I have no idea where fresno is. Hope you find homes for them. THey so CUTE


----------



## moomoo (Oct 19, 2007)

cant wait to see theyre colors coming in! if there turns out to be a blue hooded girl, be sure to reserve me one!


----------



## The_rats_pajamas (Feb 15, 2008)

Actually there seems there are a few blue hoods... but not sure on the genders yet.


----------



## The_rats_pajamas (Feb 15, 2008)

RoRo said:


> I have no idea where fresno is. Hope you find homes for them. THey so CUTE


The central valley? An hour or two north of bakersfield.


----------



## RoRo (Mar 10, 2008)

Pst, I'm not originally from call. From disneyland how far is that. Bakersfeild NO IDEA. All I knew is if I end up the wrong way on the high way I'll either end up in LA or pasidina


----------



## BowlTipper (Mar 21, 2008)

Too bad I no longer live in Fresno. That's my birth town. I know a few people there, but I doubt they'd be able to take them.


----------



## RoRo (Mar 10, 2008)

Wow, Fresno is a drive, but um, if you have male ratties left by then end of April I could drive up.  April I plan on getting a BIG cage, and yeah a BF no matter how much he don't like rats can't deny his woman when she says what she wants for her birthday. 

So I see it as this, if it's ment to be, it's ment to be. If not OH WELLS!


----------



## moomoo (Oct 19, 2007)

RoRo said:


> So I see it as this, if it's ment to be, it's ment to be. If not OH WELLS!


AMEN!
i heard from her yesterday and on another forum she said she had a male left, but sadly, no females. 

but im not sure now. wish you luck!


----------



## RoRo (Mar 10, 2008)

I nos worried, rats have a tendicy to find me if nothing else. Numnums is unplanned. LOL TECHNICALLY I am not his owner I'm just his long time baby sitter. Due to technical difficulties I must care for him. then my first rat a petco person just TOTALLY guilt tripped me into. So, I know, a rat will latch unto me some where with big beedy eyes.
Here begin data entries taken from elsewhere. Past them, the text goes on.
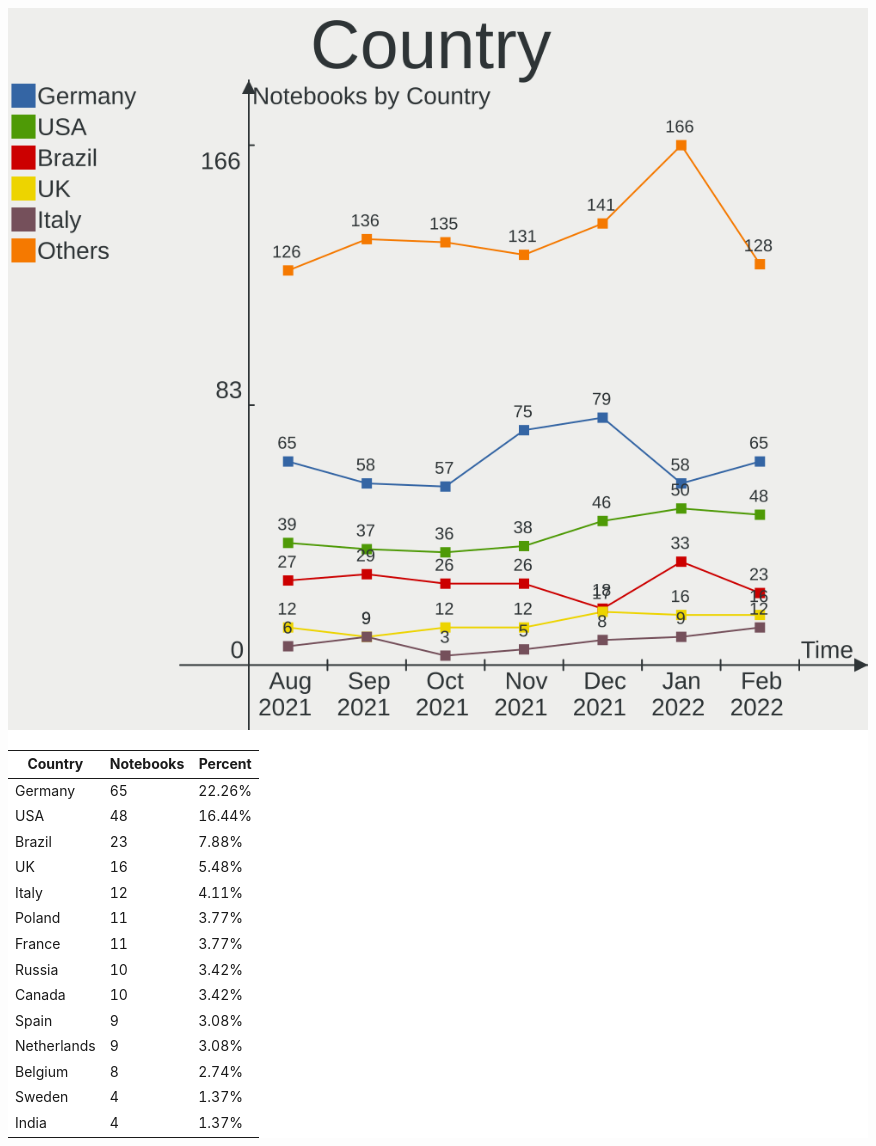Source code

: ![Country](./images/line_chart/node_location.svg)

| Country      | Notebooks | Percent |
|--------------|-----------|---------|
| Germany      | 65        | 22.26%  |
| USA          | 48        | 16.44%  |
| Brazil       | 23        | 7.88%   |
| UK           | 16        | 5.48%   |
| Italy        | 12        | 4.11%   |
| Poland       | 11        | 3.77%   |
| France       | 11        | 3.77%   |
| Russia       | 10        | 3.42%   |
| Canada       | 10        | 3.42%   |
| Spain        | 9         | 3.08%   |
| Netherlands  | 9         | 3.08%   |
| Belgium      | 8         | 2.74%   |
| Sweden       | 4         | 1.37%   |
| India        | 4         | 1.37%   |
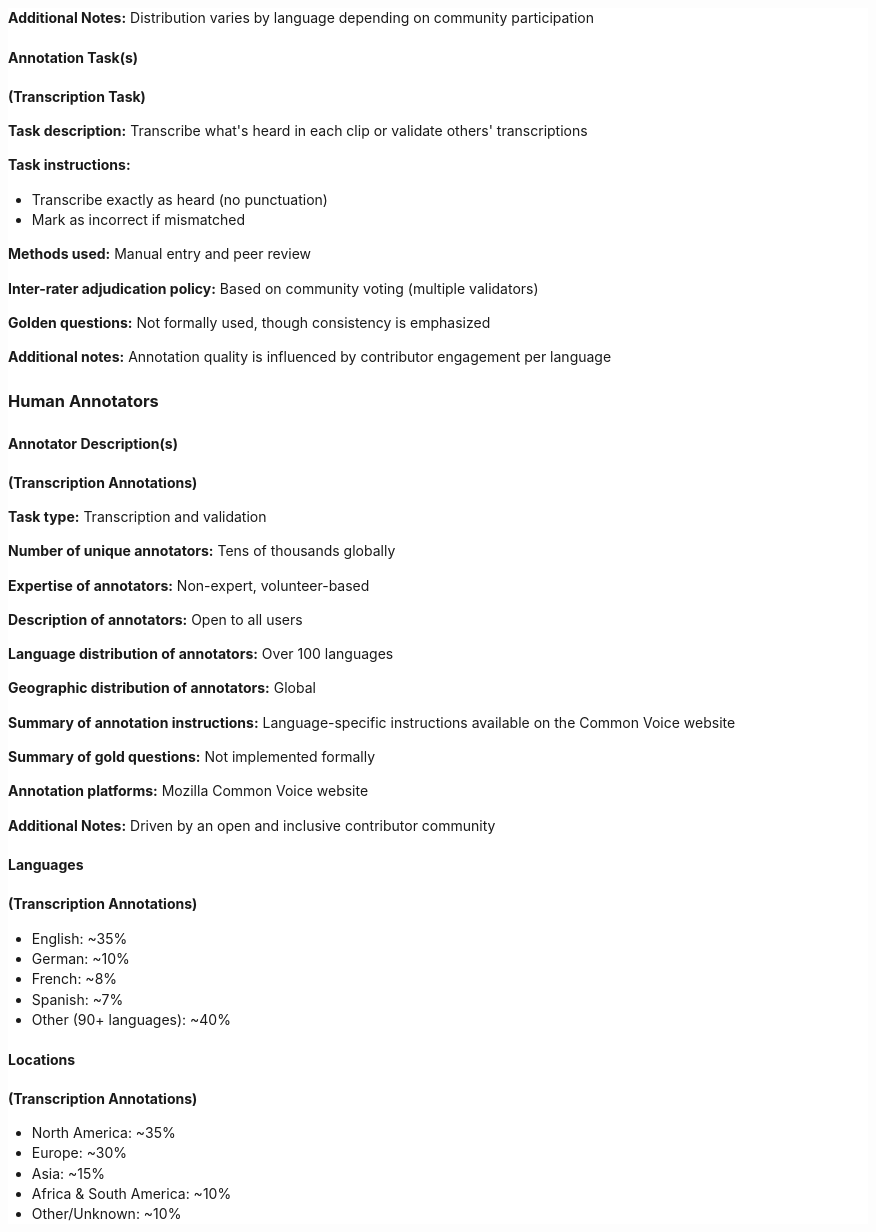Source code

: **Additional Notes:** Distribution varies by language depending on community participation

#### Annotation Task(s)
**(Transcription Task)**

**Task description:** Transcribe what's heard in each clip or validate others' transcriptions

**Task instructions:**
- Transcribe exactly as heard (no punctuation)
- Mark as incorrect if mismatched

**Methods used:** Manual entry and peer review

**Inter-rater adjudication policy:** Based on community voting (multiple validators)

**Golden questions:** Not formally used, though consistency is emphasized

**Additional notes:** Annotation quality is influenced by contributor engagement per language

### Human Annotators
#### Annotator Description(s)
**(Transcription Annotations)**

**Task type:** Transcription and validation

**Number of unique annotators:** Tens of thousands globally

**Expertise of annotators:** Non-expert, volunteer-based

**Description of annotators:** Open to all users

**Language distribution of annotators:** Over 100 languages

**Geographic distribution of annotators:** Global

**Summary of annotation instructions:** Language-specific instructions available on the Common Voice website

**Summary of gold questions:** Not implemented formally

**Annotation platforms:** Mozilla Common Voice website

**Additional Notes:** Driven by an open and inclusive contributor community

#### Languages
**(Transcription Annotations)**
- English: ~35%
- German: ~10%
- French: ~8%
- Spanish: ~7%
- Other (90+ languages): ~40%

#### Locations
**(Transcription Annotations)**
- North America: ~35%
- Europe: ~30%
- Asia: ~15%
- Africa & South America: ~10%
- Other/Unknown: ~10%
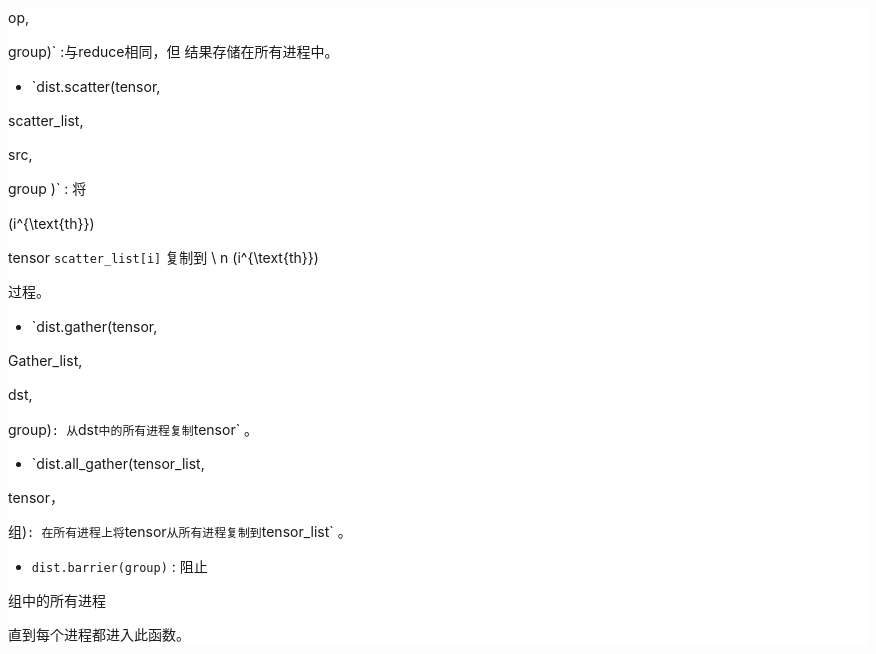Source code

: 
 op,
 

 group)`
 :与reduce相同，但
结果存储在所有进程中。
* `dist.scatter(tensor,
 

 scatter_list,
 

 src,
 

 group )`
 : 将
 
 \(i^{\text{th}}\)
 
 tensor
 `scatter_list[i]`
 复制到
 \ n \(i^{\text{th}}\)
 
 过程。
* `dist.gather(tensor,
 

 Gather_list,
 

 dst,
 

 group)`
 : 从
 `dst`
 中的所有进程复制
 `tensor`
 。
* `dist.all_gather(tensor_list, 
 

 tensor，
 

 组)`
 : 在所有进程上将
 `tensor`
 从所有进程复制到
 `tensor_list`
 。
* `dist.barrier(group)`
 : 阻止
 
 组中的所有进程
 
 直到每个进程都进入此函数。


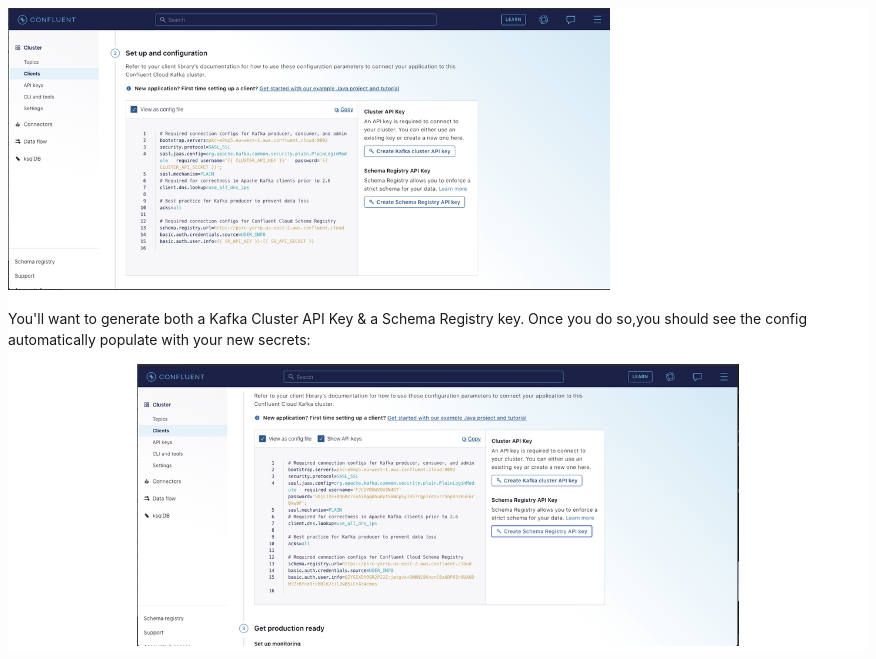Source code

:   <img width="70%"  src="https://raw.githubusercontent.com/datahub-project/static-assets/main/imgs/confluent-cloud-config.png"/>
</p>


You'll want to generate both a Kafka Cluster API Key & a Schema Registry key. Once you do so,you should see the config
automatically populate with your new secrets:


<p align="center">
  <img width="70%"  src="https://raw.githubusercontent.com/datahub-project/static-assets/main/imgs/confluent-cloud-config-2.png"/>
</p>
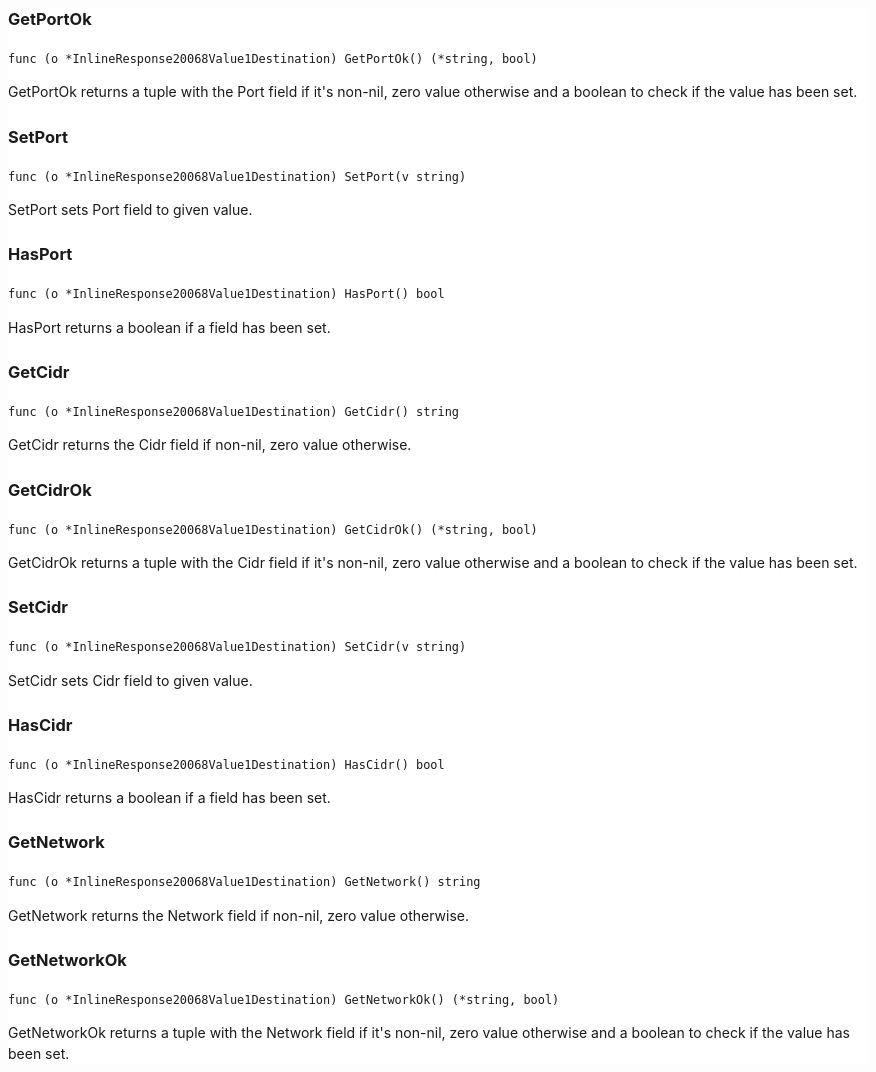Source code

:### GetPortOk

`func (o *InlineResponse20068Value1Destination) GetPortOk() (*string, bool)`

GetPortOk returns a tuple with the Port field if it's non-nil, zero value otherwise
and a boolean to check if the value has been set.

### SetPort

`func (o *InlineResponse20068Value1Destination) SetPort(v string)`

SetPort sets Port field to given value.

### HasPort

`func (o *InlineResponse20068Value1Destination) HasPort() bool`

HasPort returns a boolean if a field has been set.

### GetCidr

`func (o *InlineResponse20068Value1Destination) GetCidr() string`

GetCidr returns the Cidr field if non-nil, zero value otherwise.

### GetCidrOk

`func (o *InlineResponse20068Value1Destination) GetCidrOk() (*string, bool)`

GetCidrOk returns a tuple with the Cidr field if it's non-nil, zero value otherwise
and a boolean to check if the value has been set.

### SetCidr

`func (o *InlineResponse20068Value1Destination) SetCidr(v string)`

SetCidr sets Cidr field to given value.

### HasCidr

`func (o *InlineResponse20068Value1Destination) HasCidr() bool`

HasCidr returns a boolean if a field has been set.

### GetNetwork

`func (o *InlineResponse20068Value1Destination) GetNetwork() string`

GetNetwork returns the Network field if non-nil, zero value otherwise.

### GetNetworkOk

`func (o *InlineResponse20068Value1Destination) GetNetworkOk() (*string, bool)`

GetNetworkOk returns a tuple with the Network field if it's non-nil, zero value otherwise
and a boolean to check if the value has been set.
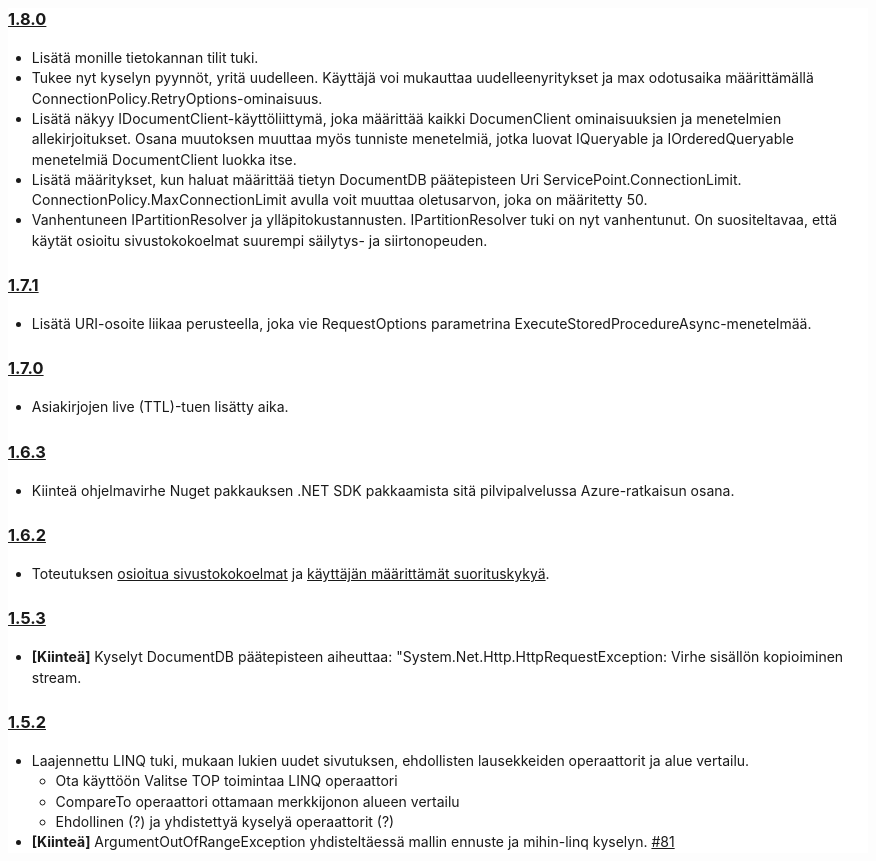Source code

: ### <a name="a-name180180httpswwwnugetorgpackagesmicrosoftazuredocumentdb180"></a><a name="1.8.0"/>[1.8.0](https://www.nuget.org/packages/Microsoft.Azure.DocumentDB/1.8.0)
  - Lisätä monille tietokannan tilit tuki.
  - Tukee nyt kyselyn pyynnöt, yritä uudelleen.  Käyttäjä voi mukauttaa uudelleenyritykset ja max odotusaika määrittämällä ConnectionPolicy.RetryOptions-ominaisuus.
  - Lisätä näkyy IDocumentClient-käyttöliittymä, joka määrittää kaikki DocumenClient ominaisuuksien ja menetelmien allekirjoitukset.  Osana muutoksen muuttaa myös tunniste menetelmiä, jotka luovat IQueryable ja IOrderedQueryable menetelmiä DocumentClient luokka itse.
  - Lisätä määritykset, kun haluat määrittää tietyn DocumentDB päätepisteen Uri ServicePoint.ConnectionLimit.  ConnectionPolicy.MaxConnectionLimit avulla voit muuttaa oletusarvon, joka on määritetty 50.
  - Vanhentuneen IPartitionResolver ja ylläpitokustannusten.  IPartitionResolver tuki on nyt vanhentunut. On suositeltavaa, että käytät osioitu sivustokokoelmat suurempi säilytys- ja siirtonopeuden.


### <a name="a-name171171httpswwwnugetorgpackagesmicrosoftazuredocumentdb171"></a><a name="1.7.1"/>[1.7.1](https://www.nuget.org/packages/Microsoft.Azure.DocumentDB/1.7.1)
  - Lisätä URI-osoite liikaa perusteella, joka vie RequestOptions parametrina ExecuteStoredProcedureAsync-menetelmää.
  
### <a name="a-name170170httpswwwnugetorgpackagesmicrosoftazuredocumentdb170"></a><a name="1.7.0"/>[1.7.0](https://www.nuget.org/packages/Microsoft.Azure.DocumentDB/1.7.0)
  - Asiakirjojen live (TTL)-tuen lisätty aika.

### <a name="a-name163163httpswwwnugetorgpackagesmicrosoftazuredocumentdb163"></a><a name="1.6.3"/>[1.6.3](https://www.nuget.org/packages/Microsoft.Azure.DocumentDB/1.6.3)
  - Kiinteä ohjelmavirhe Nuget pakkauksen .NET SDK pakkaamista sitä pilvipalvelussa Azure-ratkaisun osana.
  
### <a name="a-name162162httpswwwnugetorgpackagesmicrosoftazuredocumentdb162"></a><a name="1.6.2"/>[1.6.2](https://www.nuget.org/packages/Microsoft.Azure.DocumentDB/1.6.2)
  - Toteutuksen [osioitua sivustokokoelmat](documentdb-partition-data.md) ja [käyttäjän määrittämät suorituskykyä](documentdb-performance-levels.md). 

### <a name="a-name153153httpswwwnugetorgpackagesmicrosoftazuredocumentdb153"></a><a name="1.5.3"/>[1.5.3](https://www.nuget.org/packages/Microsoft.Azure.DocumentDB/1.5.3)
  - **[Kiinteä]** Kyselyt DocumentDB päätepisteen aiheuttaa: "System.Net.Http.HttpRequestException: Virhe sisällön kopioiminen stream.

### <a name="a-name152152httpswwwnugetorgpackagesmicrosoftazuredocumentdb152"></a><a name="1.5.2"/>[1.5.2](https://www.nuget.org/packages/Microsoft.Azure.DocumentDB/1.5.2)
  - Laajennettu LINQ tuki, mukaan lukien uudet sivutuksen, ehdollisten lausekkeiden operaattorit ja alue vertailu.
    - Ota käyttöön Valitse TOP toimintaa LINQ operaattori
    - CompareTo operaattori ottamaan merkkijonon alueen vertailu
    - Ehdollinen (?) ja yhdistettyä kyselyä operaattorit (?)
  - **[Kiinteä]** ArgumentOutOfRangeException yhdisteltäessä mallin ennuste ja mihin-linq kyselyn.  [#81](https://github.com/Azure/azure-documentdb-dotnet/issues/81)
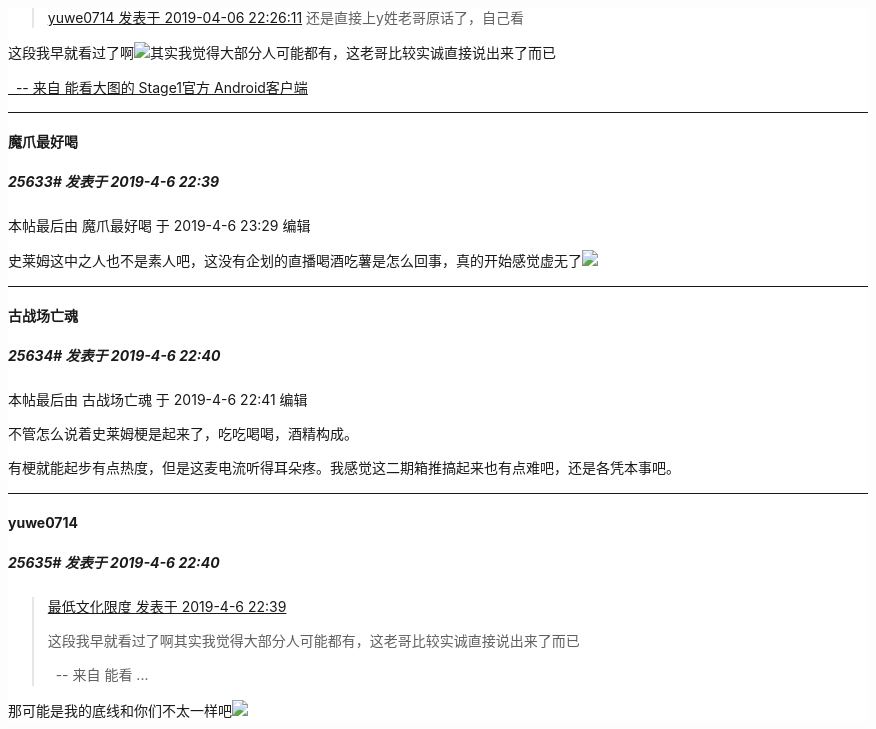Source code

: <blockquote><a href="httphttps://bbs.saraba1st.com/2b/forum.php?mod=redirect&amp;goto=findpost&amp;pid=43197544&amp;ptid=1808327" target="_blank">yuwe0714 发表于 2019-04-06 22:26:11</a>
还是直接上y姓老哥原话了，自己看</blockquote>这段我早就看过了啊<img src="https://static.saraba1st.com/image/smiley/face2017/068.png" referrerpolicy="no-referrer">其实我觉得大部分人可能都有，这老哥比较实诚直接说出来了而已

[  -- 来自 能看大图的 Stage1官方 Android客户端](https://www.coolapk.com/apk/140634)







-----

####  魔爪最好喝  
##### 25633#       发表于 2019-4-6 22:39



 本帖最后由 魔爪最好喝 于 2019-4-6 23:29 编辑 

史莱姆这中之人也不是素人吧，这没有企划的直播喝酒吃薯是怎么回事，真的开始感觉虚无了<img src="https://static.saraba1st.com/image/smiley/face2017/068.png" referrerpolicy="no-referrer">







-----

####  古战场亡魂  
##### 25634#       发表于 2019-4-6 22:40



 本帖最后由 古战场亡魂 于 2019-4-6 22:41 编辑 

不管怎么说着史莱姆梗是起来了，吃吃喝喝，酒精构成。

有梗就能起步有点热度，但是这麦电流听得耳朵疼。我感觉这二期箱推搞起来也有点难吧，还是各凭本事吧。







-----

####  yuwe0714  
##### 25635#       发表于 2019-4-6 22:40



<blockquote><a href="httphttps://bbs.saraba1st.com/2b/forum.php?mod=redirect&amp;goto=findpost&amp;pid=43197690&amp;ptid=1808327" target="_blank">最低文化限度 发表于 2019-4-6 22:39</a>

这段我早就看过了啊其实我觉得大部分人可能都有，这老哥比较实诚直接说出来了而已


  -- 来自 能看 ...</blockquote>
那可能是我的底线和你们不太一样吧<img src="https://static.saraba1st.com/image/smiley/face2017/037.png" referrerpolicy="no-referrer">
And I seriuos when I say I am afraid of rats, cept ratrat won me over.


----------



## The_rats_pajamas (Feb 15, 2008)

RoRo said:


> Wow, Fresno is a drive, but um, if you have male ratties left by then end of April I could drive up.  April I plan on getting a BIG cage, and yeah a BF no matter how much he don't like rats can't deny his woman when she says what she wants for her birthday.
> 
> So I see it as this, if it's ment to be, it's ment to be. If not OH WELLS!


RoRo, I just PMed you.


----------



## The_rats_pajamas (Feb 15, 2008)

moomoo said:


> RoRo said:
> 
> 
> > So I see it as this, if it's ment to be, it's ment to be. If not OH WELLS!
> ...


I actually have a female available now. Someone backed out.


----------



## moomoo (Oct 19, 2007)

The_rats_pajamas said:


> moomoo said:
> 
> 
> > RoRo said:
> ...



GASP! i wish i could but fresno is like two hours away and i hardly think my mom will drive me.

ugh, :roll:


----------



## The_rats_pajamas (Feb 15, 2008)

Ok, well if she changes her mind just let me know. They won't be ready to go for another 3 weeks anyways.


----------



## RoRo (Mar 10, 2008)

OH COME ON I making my friend drive what five and a half hours with good traffic. Your mom can make two. Make it a um, FAIMLY OUTING!


----------



## lostbutnotforgot (Apr 19, 2007)

3 hours is a long drive, but maybe, if no one else wants that girl... Like I need another rat. :roll: Good luck finding her a home. I would so take her if I could.


----------